Will Trump’s campaign staffing changes help or hurt him?

By Alex Bregman

More than 24 hours after Donald’s Trump campaign shakeup, or “expansion,” as his spokespeople are calling it, questions remain about what happens next in Trump’s strategy and what role is left for the campaign chairman, Paul Manafort. A new report by Huffington Post global editorial director and MSNBC analyst Howard Fineman suggests that, going forward, Manafort will have little to no influence on the direction of Team Trump. Fineman spoke to Yahoo News Guest Host Paul Beban about that report and the future of the Trump campaign on “Yahoo News Now.”

So what will Manafort’s role be now that Trump has brought on Stephen Bannon as chief executive of the presidential campaign and promoted Kellyanne Conway to campaign manager? According to Fineman, “His role, to the extent he really has anything substantive to do, is primarily going to be to be the ambassador to what’s left of the Republican establishment that has any willingness to accept Donald Trump and work with Donald Trump.”

Manafort’s business dealings overseas have also been the subject of a number of headlines over the last few weeks, particularly in Ukraine. What did Trump know about Manafort before bringing him onto the campaign? Fineman said, “In a way, Donald Trump and Paul Manafort had been fishing in the same waters for money for quite some time: Donald Trump for loans and business opportunities in post-Soviet Russia; Paul Manafort for political consulting opportunities in the Eastern Block, including in Ukraine.” Fineman continued, “Did Donald Trump do some kind of careful, deep due diligence on exactly who Manafort was working with over there? I seriously doubt it.”

Fineman told Beban that since Manafort was brought onto the campaign in March, his approach has not lived up to expectations: “When he was brought in in the spring, it was thought that that meant Donald Trump’s campaign would turn into a normal, recognizable right-of-center Republican campaign.” He continued, “That hasn’t happened, obviously, and one reason it hasn’t happened is that I think Paul Manafort overestimated his ability to change Donald Trump and Donald Trump didn’t like a lot of the advice, especially in the last few weeks, he was getting from Paul Manafort.”
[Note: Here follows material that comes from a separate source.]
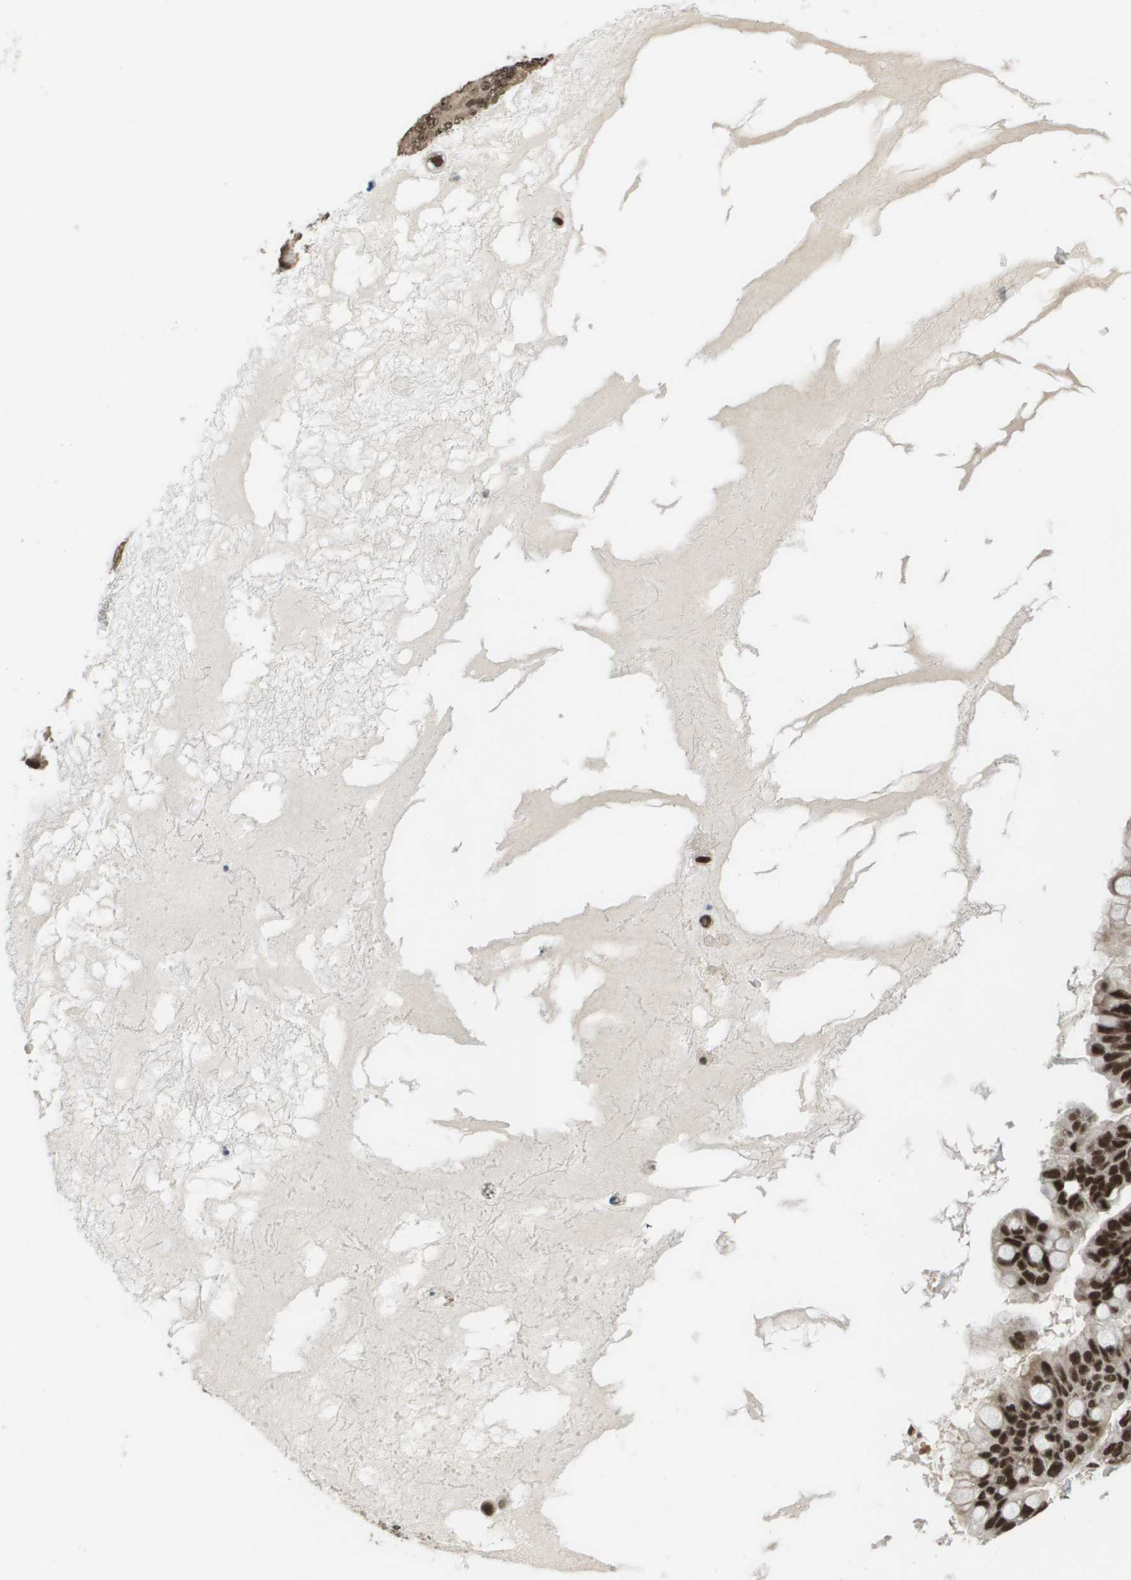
{"staining": {"intensity": "strong", "quantity": ">75%", "location": "nuclear"}, "tissue": "ovarian cancer", "cell_type": "Tumor cells", "image_type": "cancer", "snomed": [{"axis": "morphology", "description": "Cystadenocarcinoma, mucinous, NOS"}, {"axis": "topography", "description": "Ovary"}], "caption": "The photomicrograph reveals staining of ovarian mucinous cystadenocarcinoma, revealing strong nuclear protein positivity (brown color) within tumor cells.", "gene": "PRCC", "patient": {"sex": "female", "age": 80}}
One incident that epitomized Manafort’s inability to change Trump was when the Republican candidate posted a picture of himself on Twitter eating a taco bowl on the Cinco de Mayo [May 5] holiday. According to Fineman, here’s how that incident played out: “One of the members of the family said ‘Hey, let’s tweet out a picture of you eating a taco bowl on Cinco de Mayo. Everybody will love that.’ Well, as I understand it from sources who know about this incident, Paul Manafort politely said, ‘You know, maybe that isn’t a great idea, it might come off as condescending, or a little crude appeal that could backfire, maybe you shouldn’t do that.’” Fineman continued, “He said it politely, but he was the campaign chairman so maybe somebody would listen. Well, nobody listened, and the tweet was sent out and became famous.”

Fineman joked to Beban, “If Steve Bannon [Trump’s new campaign executive] had been in the room during [the taco bowl] incident, Trump would have been wearing a sombrero at the same time.”

What does that say about the future under Bannon? Fineman said, Breitbart “has been very popular, as others have said, it’s sort of the beating heart or the mind at the core of the base of Trump’s thinking. And you are going to see more of that.”

Finally, Fineman told Beban about the role of Trump’s new campaign manager, Kellyanne Conway, in the new campaign structure: “She’s going to be at Donald Trump’s side all the time on the airplane, which is going to give her enormous authority.” Fineman continued, “She’s a very hardcore conservative, though, and I don’t think [she’s] going to push him in the direction of establishment thinking in the Republican Party on immigration or Muslims or any of that.”